Derren Brown is a great big cheating liar. Or so my old mucker Rod Liddle reckoned last week in his Spectator blog. Derren Brown’s Apocalypse was ‘clearly, demonstrably, faked’, declared Rod. Well, I guess that settles it then. Or does it? First some background for those of you who missed it. (Though my advice for those of you who did is: stop reading now and watch both episodes immediately on Channel 4’s 4oD catch-up site.) Derren Brown’s Apocalypse (Channel 4, last Friday) was — or, pace Rod, purported to be — an extraordinarily bold TV experiment. Part horror movie, part therapy session, its aim was to turn around the life of a selfish, boorish waster called Steven using the novel method of persuading him that he was one of the few humans left alive in a world taken over by zombies.
If this sounds implausible I’d quite agree. But not impossible, as anyone familiar with Brown’s meticulous working methods would know. First, Brown selects his targets carefully, from a large group of volunteers who have proved susceptible to hypnosis. Second, he goes to enormous lengths to lay the groundwork for the psychological trick he is about to play on them.

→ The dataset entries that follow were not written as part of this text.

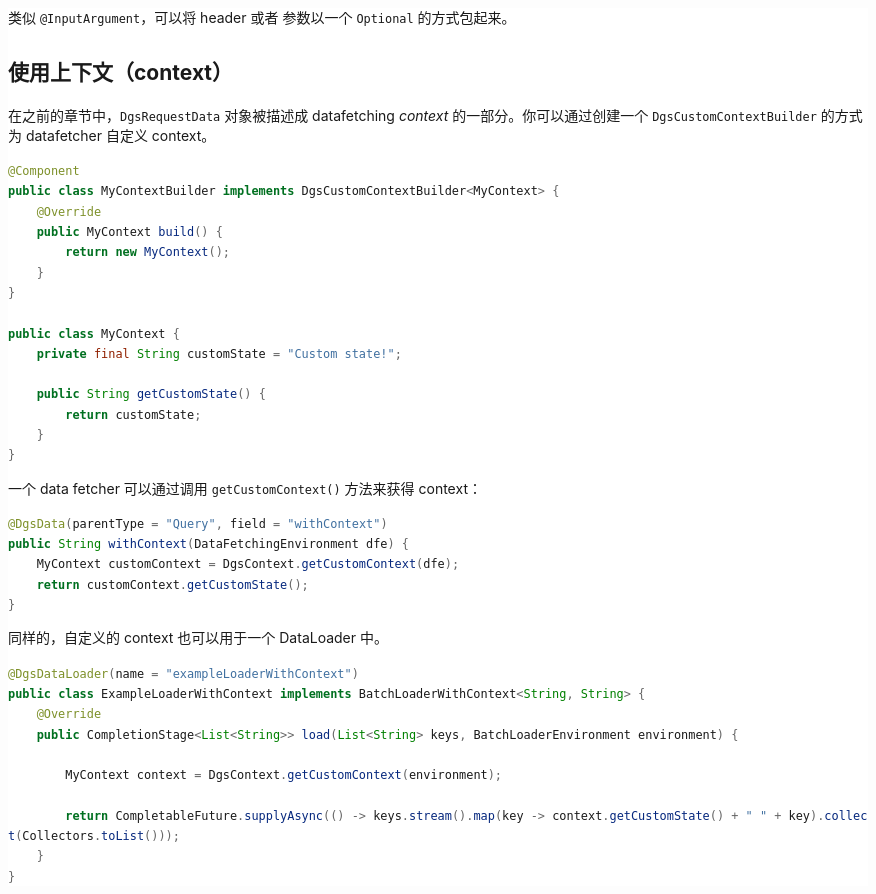 类似 `@InputArgument`，可以将 header 或者 参数以一个 `Optional` 的方式包起来。

## 使用上下文（context）

在之前的章节中，`DgsRequestData` 对象被描述成 datafetching _context_ 的一部分。你可以通过创建一个 `DgsCustomContextBuilder` 的方式为 datafetcher 自定义 context。

```java
@Component
public class MyContextBuilder implements DgsCustomContextBuilder<MyContext> {
    @Override
    public MyContext build() {
        return new MyContext();
    }
}

public class MyContext {
    private final String customState = "Custom state!";

    public String getCustomState() {
        return customState;
    }
}
```

一个 data fetcher 可以通过调用 `getCustomContext()` 方法来获得 context：

```java
@DgsData(parentType = "Query", field = "withContext")
public String withContext(DataFetchingEnvironment dfe) {
    MyContext customContext = DgsContext.getCustomContext(dfe);
    return customContext.getCustomState();
}
```

同样的，自定义的 context 也可以用于一个 DataLoader 中。

```java
@DgsDataLoader(name = "exampleLoaderWithContext")
public class ExampleLoaderWithContext implements BatchLoaderWithContext<String, String> {
    @Override
    public CompletionStage<List<String>> load(List<String> keys, BatchLoaderEnvironment environment) {

        MyContext context = DgsContext.getCustomContext(environment);

        return CompletableFuture.supplyAsync(() -> keys.stream().map(key -> context.getCustomState() + " " + key).collect(Collectors.toList()));
    }
}
```

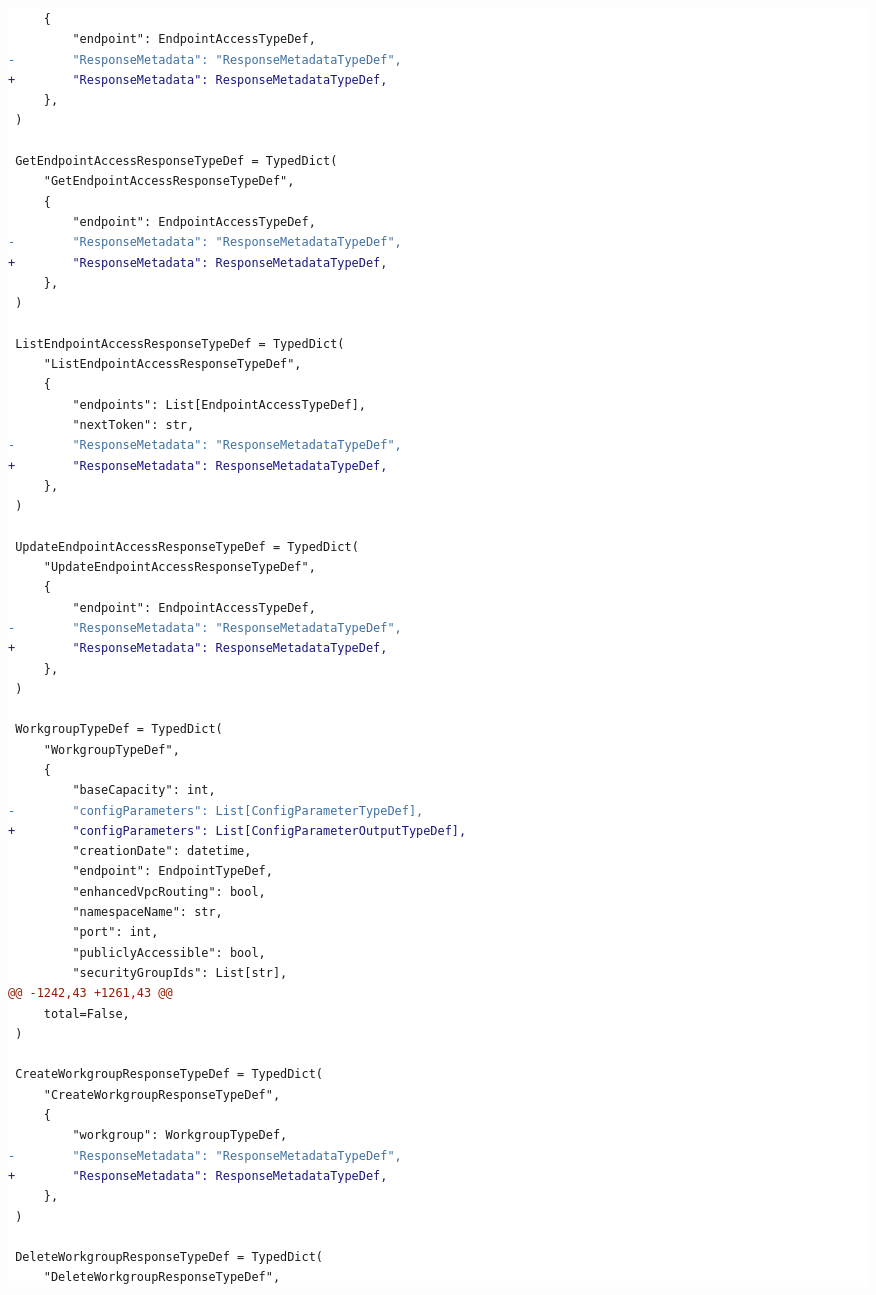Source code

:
 ```diff
     {
         "endpoint": EndpointAccessTypeDef,
-        "ResponseMetadata": "ResponseMetadataTypeDef",
+        "ResponseMetadata": ResponseMetadataTypeDef,
     },
 )
 
 GetEndpointAccessResponseTypeDef = TypedDict(
     "GetEndpointAccessResponseTypeDef",
     {
         "endpoint": EndpointAccessTypeDef,
-        "ResponseMetadata": "ResponseMetadataTypeDef",
+        "ResponseMetadata": ResponseMetadataTypeDef,
     },
 )
 
 ListEndpointAccessResponseTypeDef = TypedDict(
     "ListEndpointAccessResponseTypeDef",
     {
         "endpoints": List[EndpointAccessTypeDef],
         "nextToken": str,
-        "ResponseMetadata": "ResponseMetadataTypeDef",
+        "ResponseMetadata": ResponseMetadataTypeDef,
     },
 )
 
 UpdateEndpointAccessResponseTypeDef = TypedDict(
     "UpdateEndpointAccessResponseTypeDef",
     {
         "endpoint": EndpointAccessTypeDef,
-        "ResponseMetadata": "ResponseMetadataTypeDef",
+        "ResponseMetadata": ResponseMetadataTypeDef,
     },
 )
 
 WorkgroupTypeDef = TypedDict(
     "WorkgroupTypeDef",
     {
         "baseCapacity": int,
-        "configParameters": List[ConfigParameterTypeDef],
+        "configParameters": List[ConfigParameterOutputTypeDef],
         "creationDate": datetime,
         "endpoint": EndpointTypeDef,
         "enhancedVpcRouting": bool,
         "namespaceName": str,
         "port": int,
         "publiclyAccessible": bool,
         "securityGroupIds": List[str],
@@ -1242,43 +1261,43 @@
     total=False,
 )
 
 CreateWorkgroupResponseTypeDef = TypedDict(
     "CreateWorkgroupResponseTypeDef",
     {
         "workgroup": WorkgroupTypeDef,
-        "ResponseMetadata": "ResponseMetadataTypeDef",
+        "ResponseMetadata": ResponseMetadataTypeDef,
     },
 )
 
 DeleteWorkgroupResponseTypeDef = TypedDict(
     "DeleteWorkgroupResponseTypeDef",
```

In the case of Apocalypse, the trick was to persuade Steven that our planet has been struck by a meteor shower carrying some kind of space virus that has turned all those it touches into zombies. Travelling by coach to what he thought was a rock concert, Steven instead found himself entering a nightmare: explosions all around as those meteors crashed to earth; screaming, terrified passengers. What he didn’t know was that they were all actors and that the stranger who sidled up to him in the mayhem and whispered a cue word in his ear was Derren Brown, putting him into an hypnotic trance state.